Top of DATASET
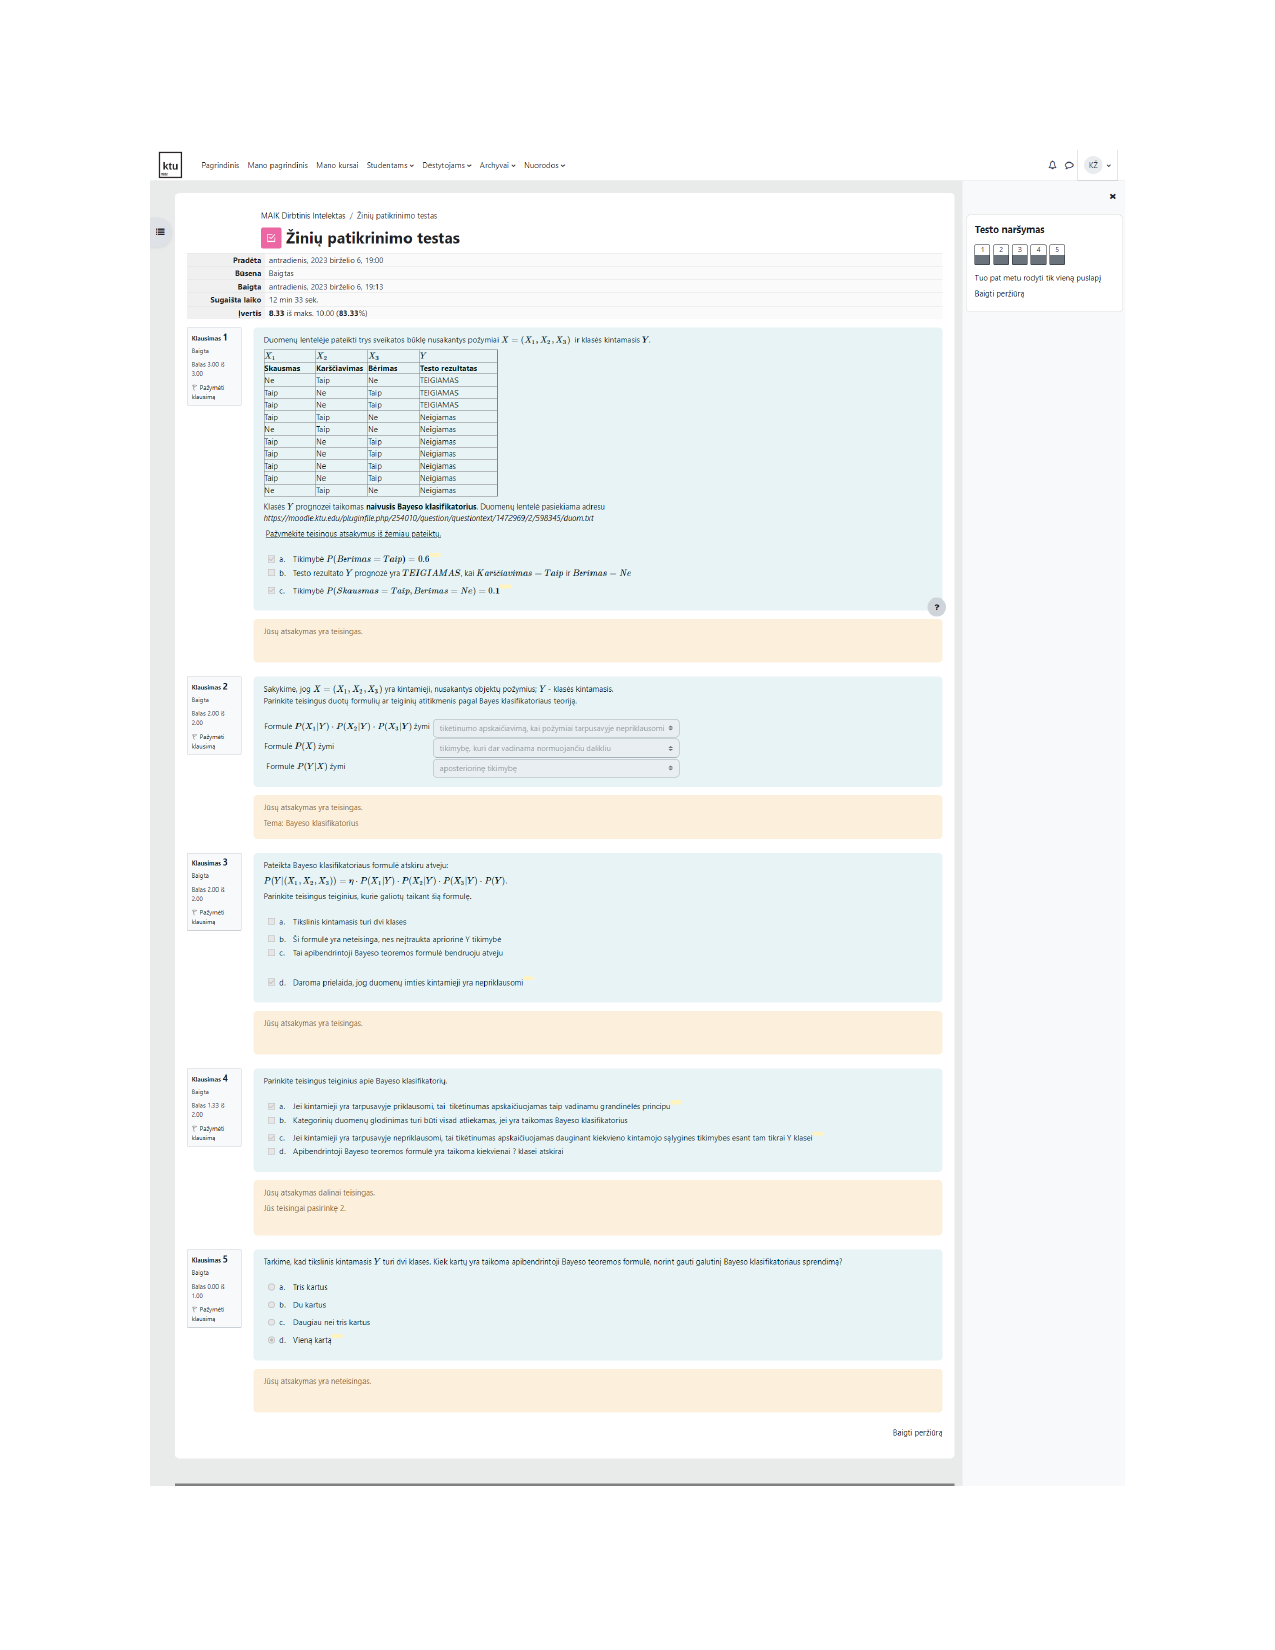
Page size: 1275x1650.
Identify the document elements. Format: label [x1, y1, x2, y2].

picture [150, 150, 1125, 1486]
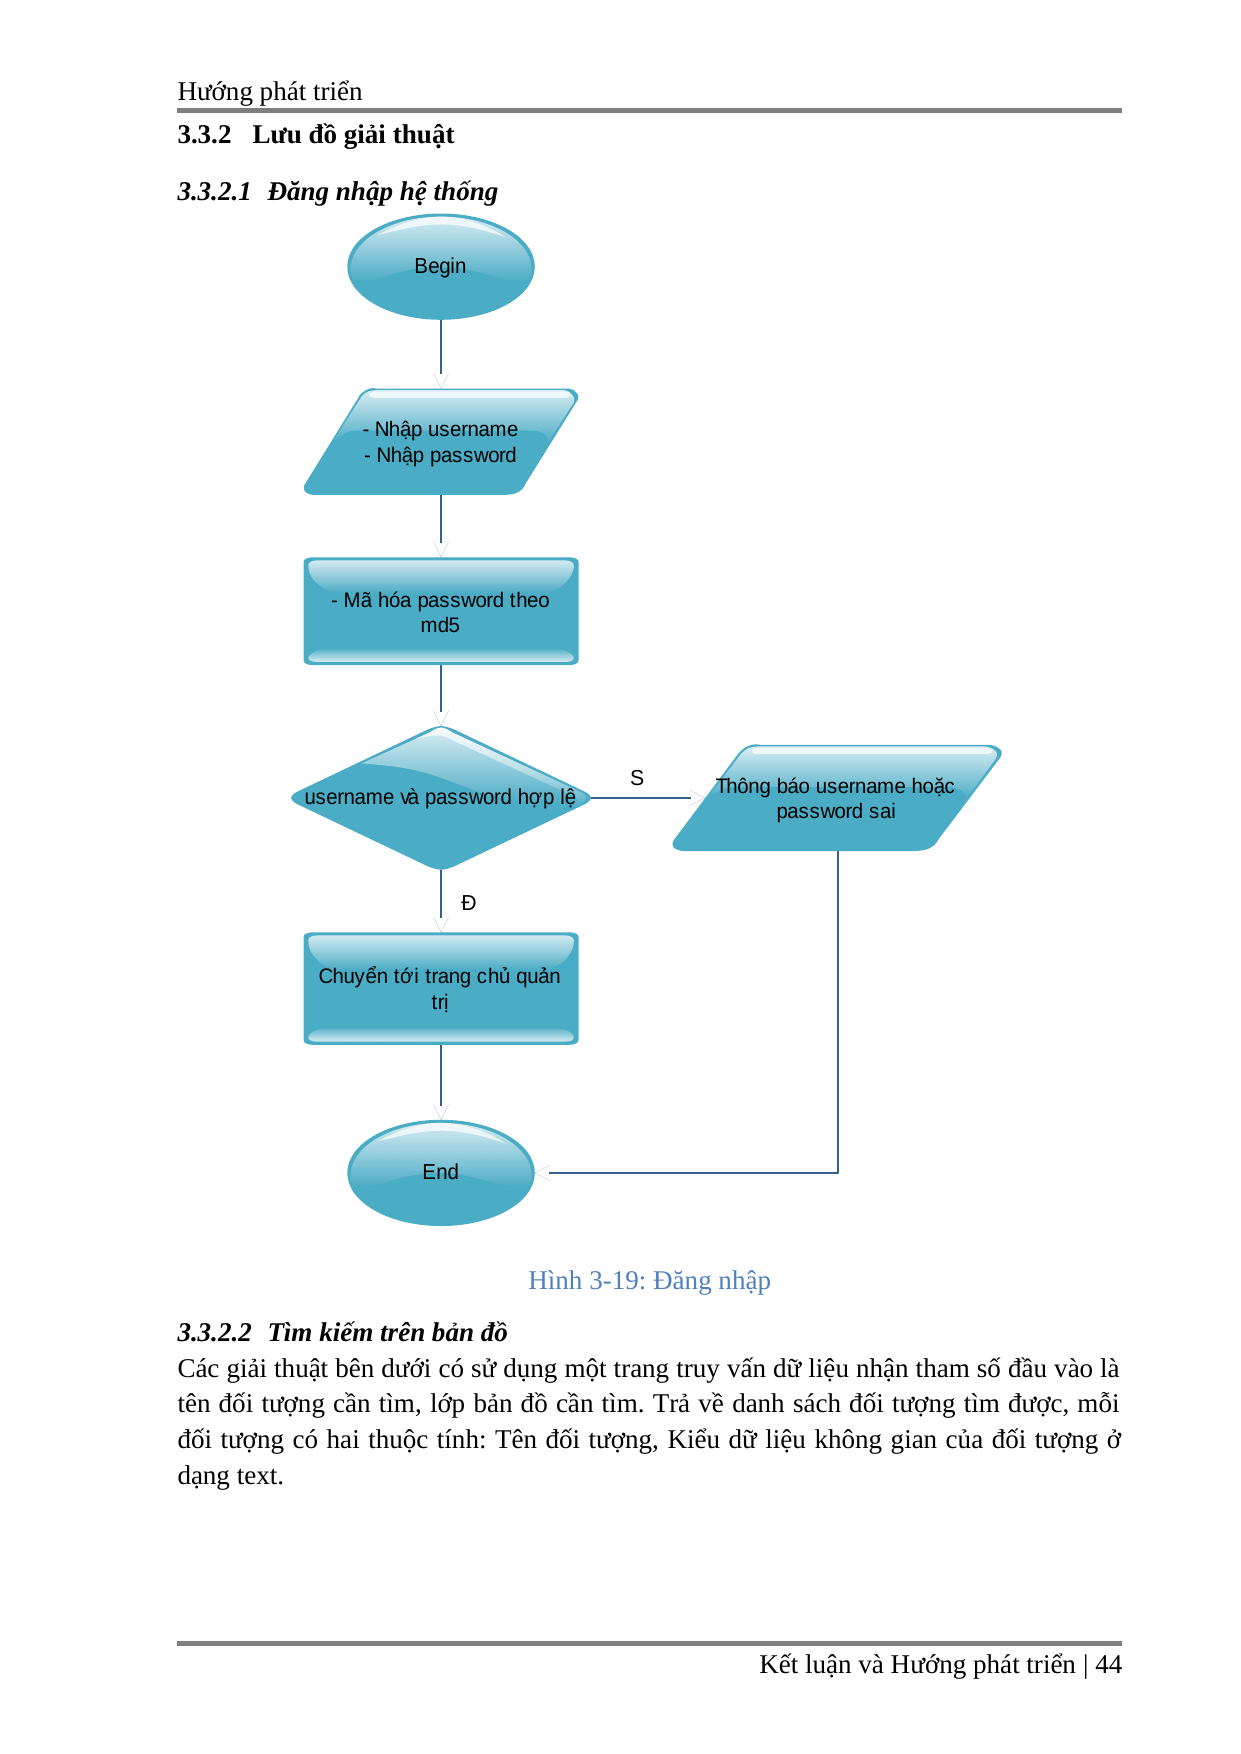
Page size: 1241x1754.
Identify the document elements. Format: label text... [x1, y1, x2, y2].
Bottom of DATASET
▶ _WORK TASK_: The result should be a precise copy of all the entries, free of pictures.

▶ _SOLUTION_:
Page size: 1275x1650.
Identify the document elements. Format: label [x1, y1, x2, y2].

picture [150, 150, 1125, 1486]
Page size: 1241x1754.
Identify the document elements. Format: label text... [x1, y1, x2, y2].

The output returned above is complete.